The TurboWrite was introduced with the 840 EVO to improve the drive’s write speed. With the TurboWrite, the data are first written to the drive’s high-performance buffer region that simulates SLC then when the system is idle, the data would be stored to the NAND. As SLC has a much faster write speed than the MLC, by simulating write speed as SLC, it improves the drive’s write performance. This would yield improvement in the system responsiveness.
While the TurboWrite on the 840 EVO only applies to the sequential write, the 850 EVO accelerate both the random write as well as the sequential write. As with the sequential write, TurboWrite has a greater impact on the smaller capacity drives than the larger capacity drives. Samsung’s own tests show that there is about 1.9 times faster on the 120GB and 1.2 times on the 256GB models random write performance.
The buffer size for the drive would depend on the capacity of the drive and looks like reserved space capacity has remained the same on the 850 EVO. Our 120GB review drive has 3GB of storage reserved for TurboWrite. Since each NAND is 3-bit per cell, three times of storage capacity, or 9GB, is being reserved for caching. Samsung combines the over-provisioning area with the difference in the user accessible area shown in the OS and the capacity stated on the drive for the TurboWrite.
Since the there is no difference in the reserved space between the 840 EVO and the 850 EVO, the improvement in the performance is likely due to the move to the 3D V-NAND that brought us lower write latency.
We ran IOMeter to see how the TurboWrite is being implemented on the 850 EVO.
There is a significant performance gain from the TurboWrite where we can see that even at queue depth of 1, the drive is able to write data about a little bit over twice as fast. Higher queue depth gets even better bump in the performance at a little over three-time than without Turbo. For our 120GB drive, the performance levels off after about six seconds of boost and then settled to about 150 MB/s. Interestingly enough, there is always a little dip in the write performance a second after the drive fall down to non-TurboWrite but then the speed plateaued afterwards.
We decided to run IOMeter for 15 minutes at queue depth of 32 writing random and sequential data to the drive and plot the transfer rate. The chart above shows the difference in how the TurboWrite is being implemented for sequential and random data. For sequential data, TurboWrite is active more frequently at roughly every 100 seconds interval while the random write is less frequent at about every 200 seconds interval. In addition, the duration of the Turbo for each period is slightly different. The sequential often will cache data for a period of about 6 seconds continuously. However for random data, except for the initial caching, there is fluctuation where there is a burst of a few instances of higher transfer rate that lasts a couple of seconds.
The RAPID Mode 2.0
The Rapid mode also got enhanced on the 850 EVO. The new RAPID mode v2.1 works with the updated Magician 4.5 application where according to Samsung can deliver up to 1.8 times performance gain at application start-up and windows loading.
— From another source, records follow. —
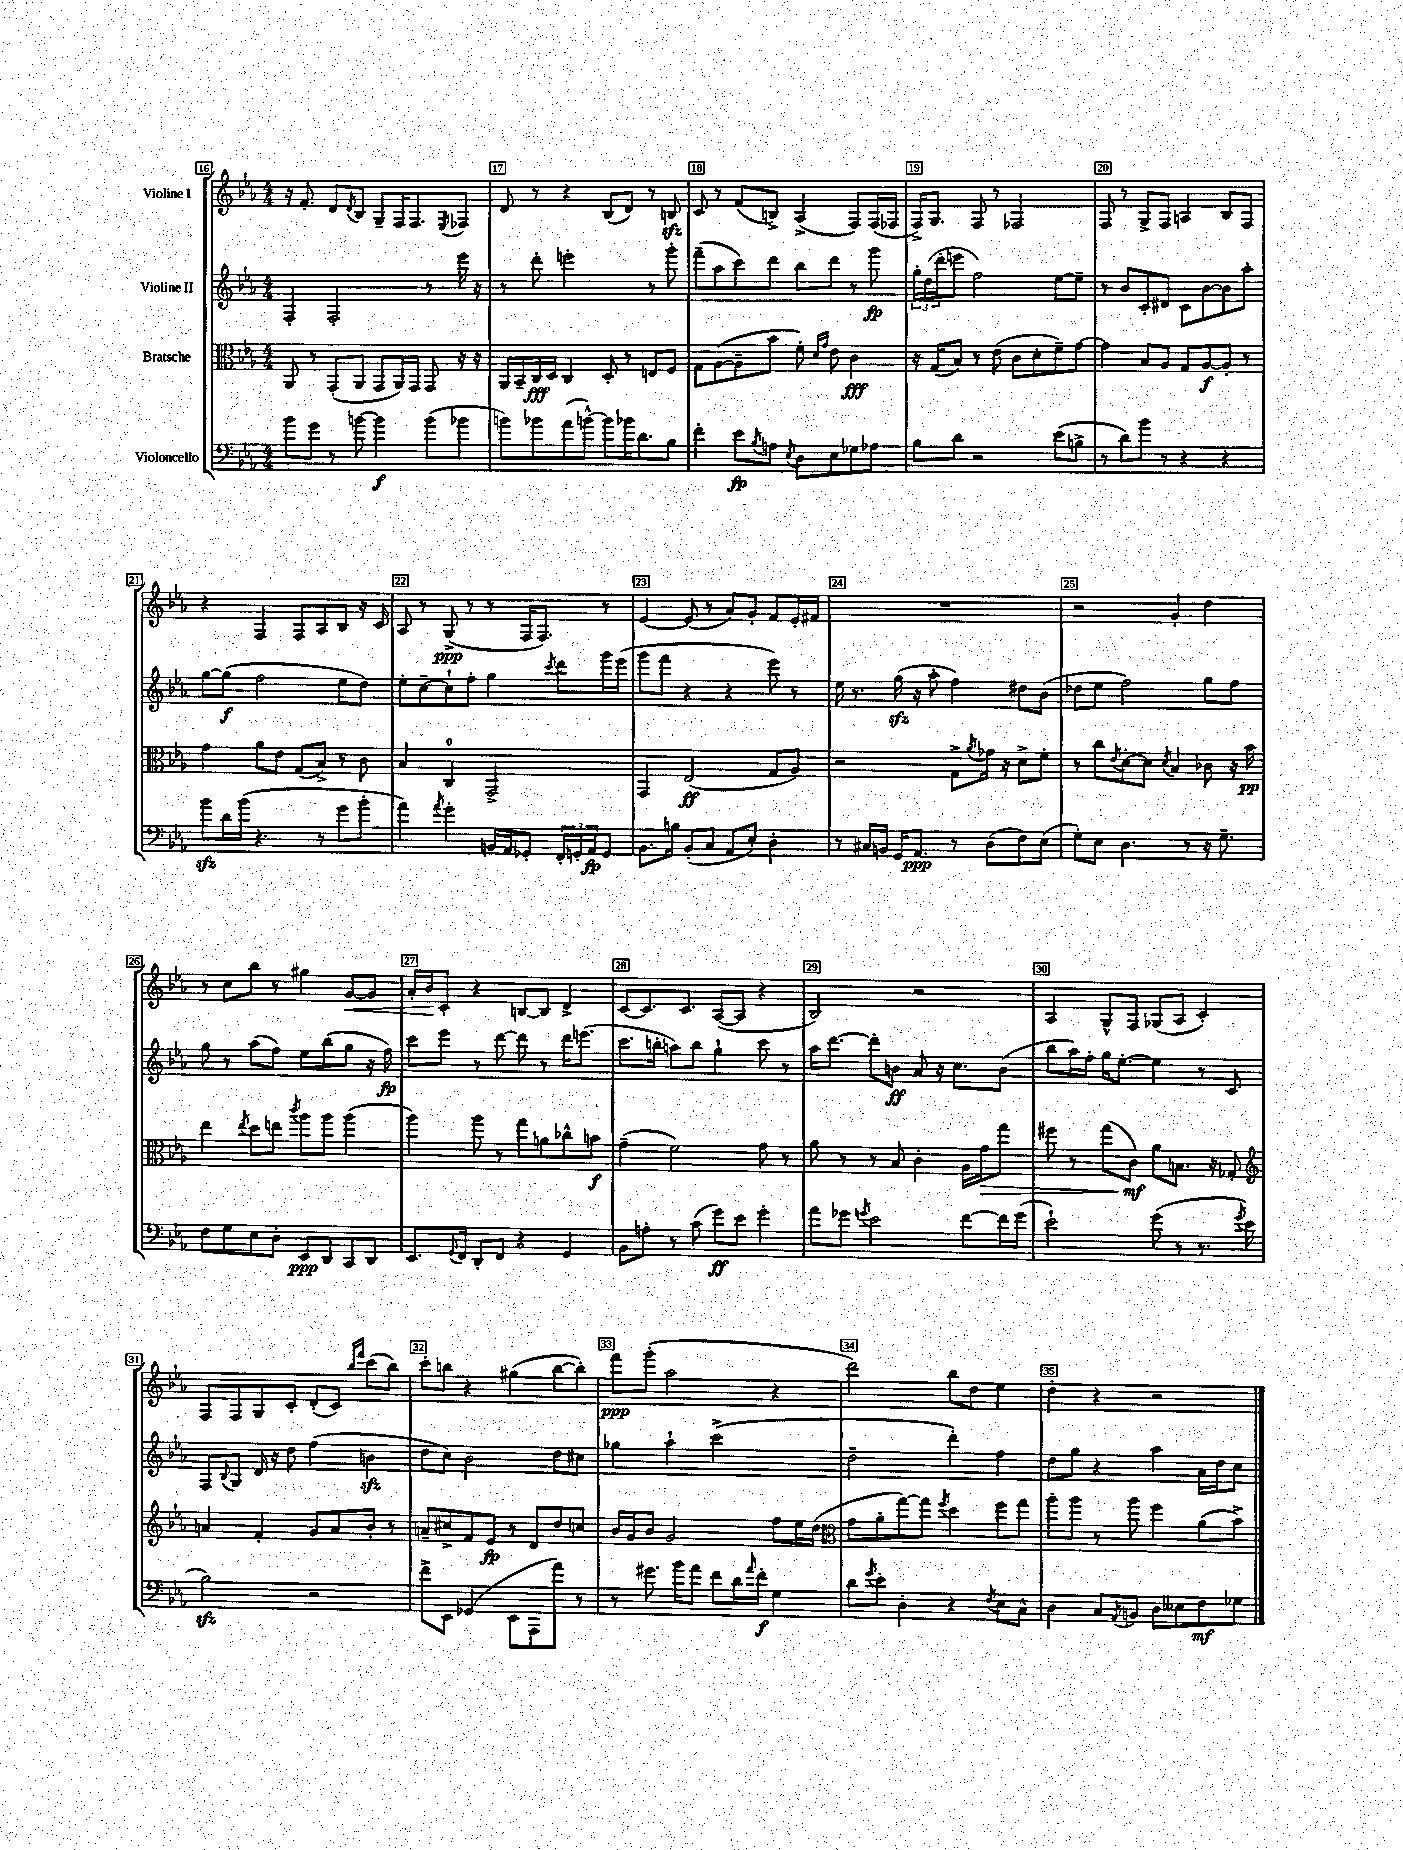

**kern	**kern	**kern	**kern
*staff4	*staff3	*staff2	*staff1
*clefF4	*clefC3	*clefG2	*clefG2
*k[b-e-a-]	*k[b-e-a-]	*k[b-e-a-]	*k[b-e-a-]
*M4/4	*M4/4	*M4/4	*M4/4
8b-\L	8AA-/	4F'/	16r
.	.	.	8.f'/
8g\J	8r	.	.
8r	(8GG'/L	2F'/	8d/L
.	.	.	8qd/
[8b\	8AA-/J	.	8B-/J
4b\]	8GG/L	.	8G~/L
.	16AA-/L)	.	16F/K
.	16GG/JJ	.	8.F/
(8b\L	8GG/	8r	.
.	.	.	8qE-/
8b-\J	16r	16eee-\	8F-/J
.	16r	16r	.
=	=	=	=
8b\L)	16AA-/LL	8r	8d/
.	16BB-~/	.	.
8b-\	16C/	8ddd'\	8r
.	16D/JJ	.	.
(8a-\	4C/	2eee'\	4r
[8b^^\J)	.	.	.
8b\]L	8D'/	.	(8B-/L
16b-\K	8r	.	8d/J)
8.d\	.	.	.
.	8E/L	8r	8r
8B-\J	8F/J	8ggg'\	8B/
=	=	=	=
4f'\	8G\L	(8fff~\L	8c/
.	([8A-\	8aa-\	8r
8e-\L	8A-~\]	8ccc\)	(8f/L
8qB-/	.	.	.
8A\J	8b-\J	8ddd\J	8B^/J)
8qE-/	.	.	.
8D\L	8f'\)	8bb-\L	(4A-^/
.	16qqd/LL	.	.
.	16qqg/JJ	.	.
8E-\	8e-\	8ddd\J	.
8G-\	4c\	8r	8F/L)
8A-\J	.	8ggg\	(16F/L
.	.	.	16F-/JJ
=	=	=	=
8B-\L	16r	24gg'\LL	16F^/LK)
.	.	(24dd\	.
.	(16G/LK	.	8.G/J
.	.	24ddd'\J	.
8d\J	8B-/J)	8eee\J	.
2r	8r	2ff\)	8F/
.	(8e-\	.	8r
.	8c\L	.	2F-/
.	8d'\	.	.
(8e-\L	8f~\)	[8ee-\L	.
8B^\J	[8g\J	8ee-~\]J	.
=	=	=	=
8r	4g\]	8r	8F/
8d\L)	.	8b-/L	8r
8b-\J	8B-/L	8c'/	8G^/L
8r	8A-/J	8d#/J	8F/J
4r	8G/L	8c\L	4A/
.	[8A-/	[8b-\	.
4r	8A-'/]J	8b-\]	8B-/L
.	8r	8aa-'\J	8F/J
=	=	=	=
8b-\L	4g\	[8gg\L	4r
16d\L	.	(8gg\]J	.
(16b-\JJ	.	.	.
4.r	8a-\L	2ff\	4F/
.	8e-\J	.	.
.	(8G/L	.	8F/L
8r	8B-^/J)	.	8A-/
8g\L	8r	8ee-\L	8B-/J
8b-'\J	8c\	8dd\J)	16r
.	.	.	16c/
=	=	=	=
4a-\)	4B-/	8ee-'\L	8A-/
.	.	[8cc~\	8r
8qa-/	.	.	.
4g'\	4C/	8cc`\]	(8G^/
.	.	8ff'\J	8r
16BB/LL	2GG^/	4gg\	8r
16AA-/J	.	.	.
8GG-'/J	.	.	16F/LK
.	.	.	8.F/J)
.	.	8qccc/	.
24FF'/LL	.	8ddd\L	.
24GG'/	.	.	.
24AA-/J	.	.	.
8GG/J	.	16ggg\L	8r
.	.	(16eee-\JJ	.
=	=	=	=
8.BB-\L	4GG/	8ggg\L	[4e-/
.	.	8fff\J	.
16B\Jk	.	.	.
(8BB-'/L	(2E-/	4r	(8e-/]
8C/J	.	.	8r
8AA-/L	.	4r	8a-/L)
8E-'/J)	.	.	8g'/J
4D'\	8G/L	8eee-\)	8f/L
.	8A-/J)	8r	16e-'/L
.	.	.	16f#/JJ
=	=	=	=
8r	2r	16ee-\	1r
.	.	8.r	.
16C#/LL	.	.	.
16BB/JJ	.	.	.
16GG/LK	.	(16gg\	.
8.AA-/J	.	16r	.
.	.	8aa-'\	.
8r	8G^\L	4ff\)	.
.	8qa-/	.	.
(8D\L	16g-\Jk	.	.
.	16r	.	.
8F\)	8d^\L	8dd#\L	.
(8E-\J	8f'\J	(8b-\J	.
=	=	=	=
8G'\L)	8r	8dd-\L	2r
8E-\J	8cc\L	8ee-\J	.
.	8qe-/	.	.
4.D\	[8d'\	2ff\)	.
.	8d\]J	.	.
.	8qd/	.	.
.	4B-/	.	4g'/
8r	.	.	.
16r	8c-\	8gg\L	4dd\
8.G~\	.	.	.
.	16r	8ff\J	.
.	16b-\	.	.
=	=	=	=
8F\L	4ee-\	8gg\	8r
8G\	.	8r	8cc\L
.	8qee-/	.	.
8E-\	8dd\L	(8aa-\L	8bb-\J
8D'\J	8ee\J	8ff\J)	8r
.	8qccc/	.	.
8EE-/L	8aa-\L	8ee-\L	4gg#\
8DD/	8aa-\J	(8bb-\	.
8CC/	(4aa-\	8gg\J	[8g/L
8DD/J	.	16r	8g/]J
.	.	16ff\)	.
=	=	=	=
8.EE-/L	4aa-\)	8ccc\L	16a-'/LL
.	.	.	16b-/J
.	.	8eee-\J	8c'/J
8qqGG/	.	.	.
16FF/Jk	.	.	.
8DD'/L	8aa-\	8r	4r
8FF/J	8r	[8ddd\	.
4r	8gg\L	8ddd\]	[8B/L
.	8a\	8r	8B/]J
4GG/	8cc-^^\	16ddd\LK	4d^/
.	.	(8.eee\J	.
.	8b\J	.	.
=	=	=	=
8BB-\L	(4g~\	8.ccc\L	[8c/L
8A'\J	.	.	8.c/]
.	.	16bb'\Jk	.
8r	2f\)	8aa\L)	.
.	.	.	8.c/J
(8c\	.	8bb\J	.
8g\L)	.	4gg`\	([8A-/L
8e-\J	.	.	8A-/]J
4g'\	8g\	8ccc\	4r
.	8r	8r	.
=	=	=	=
8a-\L	8a-\	16aa-\LK	2B-/)
.	.	[8.ddd\J	.
8g-\J	8r	.	.
8qg/	.	.	.
2e-\	8r	8ddd'\]L	.
.	8B-/	8b\J	.
.	4c'\	8a-/	2r
.	.	16r	.
.	.	8.cc\L	.
[8f\L	16A-\LL	.	.
.	16g\J	.	.
16f\]L	8gg\J	(8b\J	.
(16g\JJ	.	.	.
=	=	=	=
2e-`\)	8ff#\	8bb-\L	4A-/
.	8r	16aa-\L)	.
.	.	16ff'\JJ	.
.	(8gg\L	16gg\LK	8G^^/L
.	.	[8.ee-'\J	.
.	8c\J)	.	8F/J
(8g\	8a-\L	4ee-\]	(8G-/L
8r	8.B\J	.	8A-/J
8.r	.	8r	4c'/)
.	16r	.	.
.	8G-'/	8c/	.
8qg/	.	.	.
16e-\	.	.	.
=	=	=	=
*	*clefG2	*	*
2B-\)	4a/	8F/L	8F/L
.	.	8qqB-/	.
.	.	8G/J	8F/
.	4f'/	16d/	8G/
.	.	16r	.
.	.	8dd\	8c'/J
2r	8g/L	(4ff\	(8d'/L
.	8a/	.	8c/J)
.	.	.	16qqbb-/LL
.	.	.	16qqfff/JJ
.	8b-'/J	4b\	(8ccc\L
.	8r	.	8bb-\J)
=	=	=	=
8f^\L	8a~/L	8dd\L	8ccc'\L
8EE-\J	8cc#^/	8cc\J)	8bb\J
(4GG-/	8f/	2b-\	4r
.	8e-/J	.	.
8EE-\L	8r	.	(4gg#\
8AAA-\	8d/L	.	.
8a-\J)	8dd/	8dd\L	[8bb\L
8r	8cc/J	8cc#\J	8bb'\]J)
=	=	=	=
8r	16b-/LL	4gg-\	8fff\L
.	16g/J	.	.
8.g#\	8b-/J	.	(8ggg'\J
.	2g/	4aa-`\	2aa-\
16b-\LK	.	.	.
8a-\J	.	.	.
8f\L	.	(2ccc^\	.
16d\L	.	.	.
16qqa-/	.	.	.
16f'\JJ	.	.	.
4G\	8ff\L	.	4r
.	16ee-\L	.	.
.	(16dd\JJ	.	.
=	=	=	=
*	*clefC3	*	*
8d\L	8g\L	2dd~\	2ddd\)
8qg/	.	.	.
8e-'\J	8a-'\	.	.
4D'\	[8gg\)	.	.
.	8gg\]J	.	.
.	8qff/	.	.
4r	4dd\	4ddd'\)	8bb-\L
.	.	.	8dd\J
8qF/	.	.	.
8E-\L	8ff\L	4ff\	4ee-\
8C^^\J	8gg\J	.	.
=	=	=	=
4D\	8aa-'\L	8dd\L	4dd'\
.	8aa-\J	8gg\J	.
8C/L	8r	4r	4r
8qAA-/	.	.	.
8BB/J	8aa-\	.	.
8D\L	4ff\	4aa-\	2r
8E--\	.	.	.
8F\	(8a-\L	16a-\LL	.
.	.	16dd\J	.
8G-\J	8b-^\J)	8cc\J	.
==	==	==	==
*-	*-	*-	*-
RAPID mode uses system memory to cache IOs. The original 840 EVO uses 1GB of RAM (or up to 25% for system with less than 4GB of RAM). The launch of the 850 Pro brings us RAPID Mode 2.0 where the maximum amount of ram has been increased. The latest version would use up the RAM to 4GB for system with 16GB or more RAM. For system with less than 16GB of RAM, it will use 25% of the RAM for caching.
Samsung launched the 2.1 version with the 850 EVO where it improves o the error handling and fixed compatibility issues with IRST.
We ran ATTO with 2GB of test file to see how the system performs across different transfer size with RAPID enabled. Notice that at low transfer size less than 2KB, the read performance is actually slightly slower with RAPID enabled. Higher transfer size yields good improvement where we get almost double of the bandwidth with RAPID enabled.
Sequential write is definitely improved with RAPID. There is 30 to 50% improvement in the performance.
Power consumption is another area that the 850 EVO has improved over the 840 EVO. Thanks to the 3D V-NAND, the 850 EVO consumes less power than the 2D NAND on the 840 EVO. While we do not have the power consumption for all of the drives, the 1TB drive has a rated maximum average power consumption of 3.7 watts read and 4.4 watts write. Interestingly enough, this is actually higher than the average 3 W read and 3.3 W write that is listed for the 850 PRO. However, Samsung’s own internal testing indicates the drive consumes lower power than the 850 Pro.
All drives has a maximum idle power of 500 mW. In addition, the 120GB/250GB/500GB drive has a rated Deep Sleep of 2mW (120/250/500GB) and the 1TB is rated for 4mW.
All together, this means that your system would utilize less power. For mobile computers, this would also leads to longer battery life so you use the laptop longer between recharges. Not only that you could use the system longer before you have to find a plug, it would also mean that the battery would also lasts longer when it is in standby.